— Activité —
Prolongez le texte sur l'œuvre Les Mauritanides en reprenant juste après sa dernière phrase.

##### Extrait fourni

Mauritanides : Le temps passera-t-il ? Mais quel temps ?

14 April, 2016 - 03:21

La préface et la postface rédigées, par les meilleurs soins du professeur Abdel Wedoud ould Cheikh, constituent le meilleur appel aux lecteurs, critiques et analystes, pour se pencher sur une  œuvre capitale, dense par ses thèmes, son style et  ses contenus,  toujours actuels. Il nous reste maintenant, à décrypter,  à comprendre cette production  qui se veut littéraire…

En réalité, celle-ci dépasse un tel strict exercice, pour devenir une pensée, avec ses coins et recoins, ses résonances et ses contextes qui défilent, sans se limiter au temps. Celui qui ne passe pas. Curieusement cela rappelle les plans d’ajustement structurel, décrits comme un mal nécessaire mais « un piège abscons », admirablement peint par l’auteur des Mauritanides. Les plans d’ajustement structurel  passent-ils, comme le souhaiteraient les pays entraînés dans la spirale de la pauvreté ? Cette généreuse pensée intriguera les économistes, les planificateurs, « les développeurs et développés ».

##########
##### Données fournies

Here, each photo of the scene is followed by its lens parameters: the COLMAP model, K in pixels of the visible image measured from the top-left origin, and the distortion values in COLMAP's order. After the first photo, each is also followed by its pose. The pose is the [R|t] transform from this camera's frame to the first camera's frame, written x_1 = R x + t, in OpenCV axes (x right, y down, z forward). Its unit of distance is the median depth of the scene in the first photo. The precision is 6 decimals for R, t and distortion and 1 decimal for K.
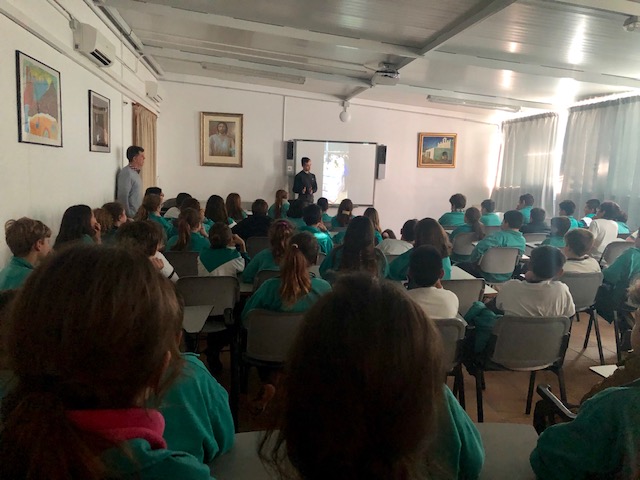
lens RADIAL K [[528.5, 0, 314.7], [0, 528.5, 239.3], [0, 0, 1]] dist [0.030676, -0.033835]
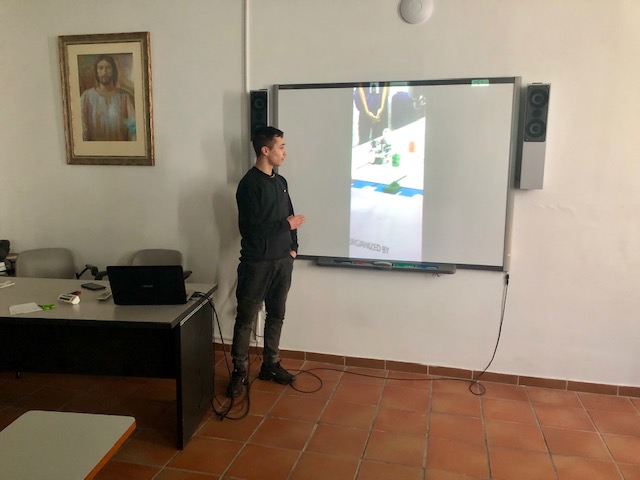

##########

— Réponse —
Que tous soient remerciés pour avoir rendu possible la publication des Mauritanides de feu Habib ould Mahfoudh (1960- 2001). Le pionnier de la presse indépendante mauritanienne a subitement disparu, comme un éclair, en 2001, laissant, à la postérité, une œuvre monumentale. Messager, Habib fut un observateur attentif de la vie quotidienne de la décennie 90, en   Mauritanie. Il a su mettre l’accent sur les  débarras et embarras des Mauritaniens. Les thèmes abordés par  Mauritanides  épousent parfaitement les préoccupations des uns et des autres, dans la Mauritanie des années 1990-2000 aux prises avec les affres d’une gouvernance singulière.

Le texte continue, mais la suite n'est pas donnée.